Yes, normally, we give 2 together 36 hours before the egg retrieval. There are cases, if unfortunately, we had, for example, spontaneous ovulation, and we don’t understand why this happened, maybe we were changing the timing and giving these drugs a little later, changing the timing, but that’s not the standard case. Normally, we give both of them 36 hours before.
This is very individualized. At our clinic, we normally add LH from the beginning. It’s true that perhaps if we have a patient who you started with FSH only for whatever reason and we see that the response is not very good, and we want to increase the dose or whatever, we can add that LH during the first ultrasound before starting with stimulation, it’s around the 5th day of the stimulation cycle. Normally, we give it from the start, but there are other options where we can add Menopur or LH later on.
We’re doing quite a lot nowadays because, for example, we have lots and lots of patients with a low ovarian reserve, unfortunately, and normally as I said, we are doing PGS from 38 years old onwards. If we think that we are going to achieve 1-2 blastocysts in each cycle, we do recommend trying Duo-stim from the start. We think it works quite well.
The results show that the response, so the final number of eggs, is the same as in the previous stimulation cycle or even a little higher. Whenever we can, we do recommend going ahead with the duo-stim. Another advantage is that you don’t have to wait 1 month and a half to go ahead for another stimulation, you start 5 days after the first egg retrieval.
Yes, we measure progesterone before the transfer when we do the trigger as you’ve seen, and we do measure it before doing the transfer, for example, after endometrium preparation for frozen embryo transfer. Before adding up the progesterone pessaries, there are also shots, we always measure progesterone even in a natural cycle.

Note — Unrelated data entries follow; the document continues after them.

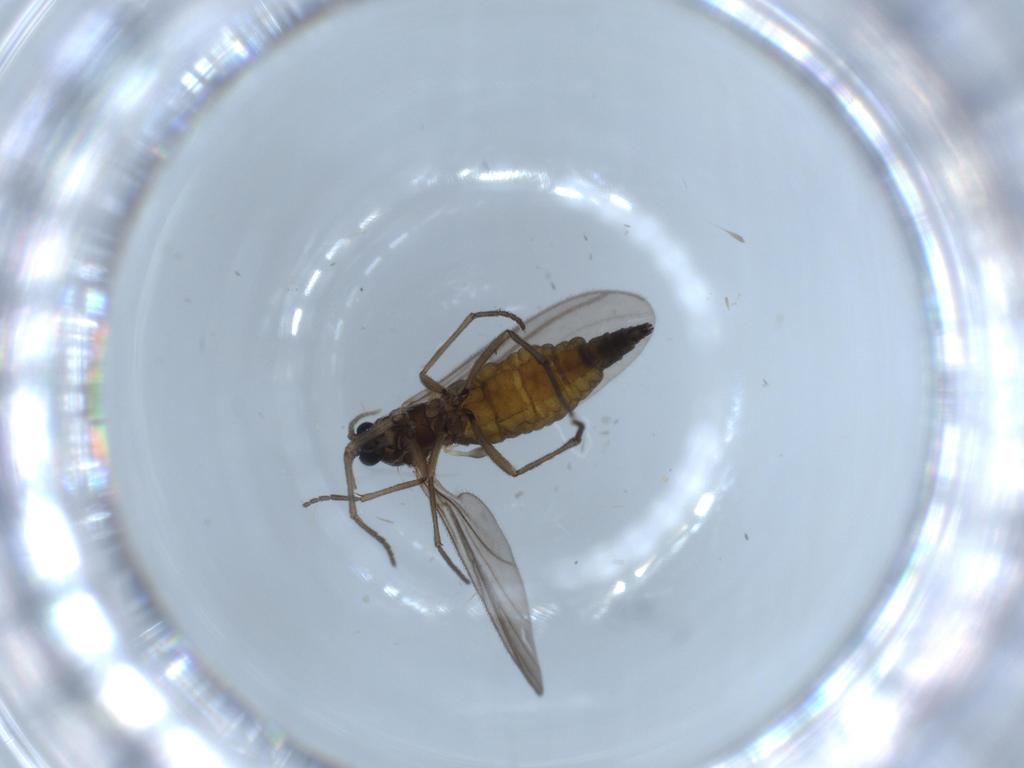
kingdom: Animalia
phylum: Arthropoda
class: Insecta
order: Diptera
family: Sciaridae
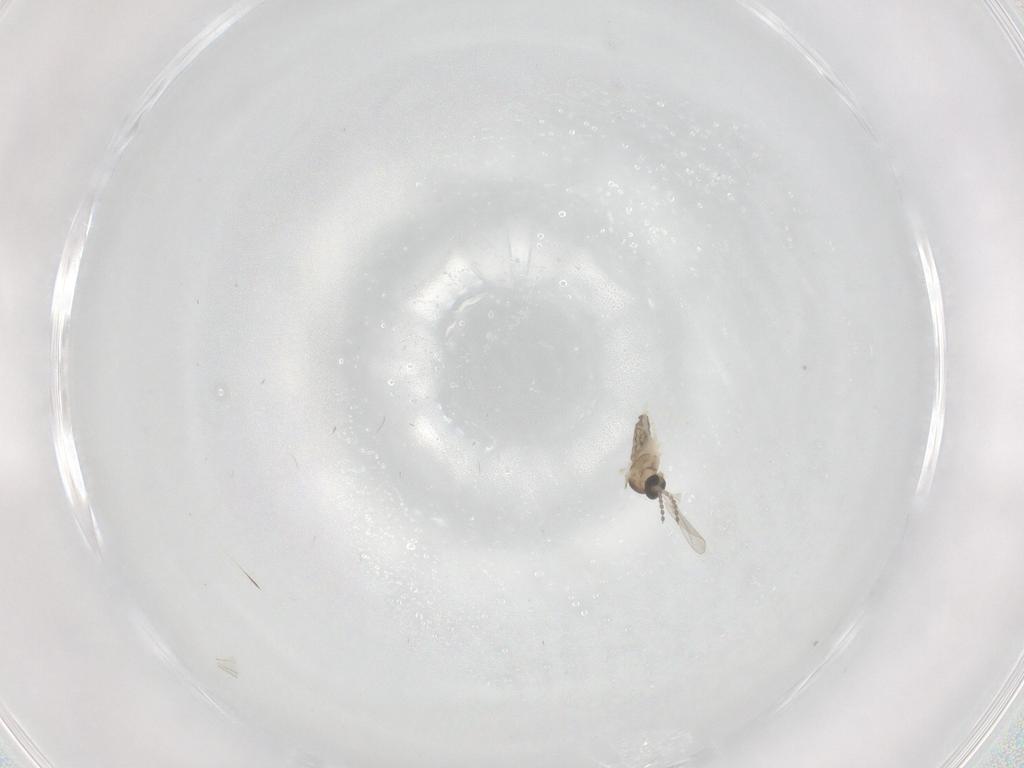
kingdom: Animalia
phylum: Arthropoda
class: Insecta
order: Diptera
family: Cecidomyiidae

There’s no protocol for everyone, as I said, we try to individualize it. If you mean which protocol we use comparing antagonists or agonists, as I said, normally antagonist, it depends on the person, age. The idea or the recommendation is to try to have between 12-1 5 mature eggs so we can have maximum chances of success in the future.
You can do a single trigger or a double trigger as well whatever you prefer, there is no inconvenience in, for example, putting hCG before the second stimulation. You can trigger with whatever you think is going to be best, we do lots of dual triggers in duo-stim as well as we do have a low ovarian reserve, we do it a lot. If you have a patient that has a very high response, a very high number of follicles, and there is a risk of getting hyperstimulation, then we only use the agonist of GnRH, Decapeptyl. You won’t have that added risk of hyperstimulation, but as I said, you can use both of them if you want.
We normally do lots of combined treatments. We put in FSH and HMG or LH effect because nearly all our patients are aged more than 35 years old, and we believe that we try to increase egg quality by putting both medications, so normally we go with both of them.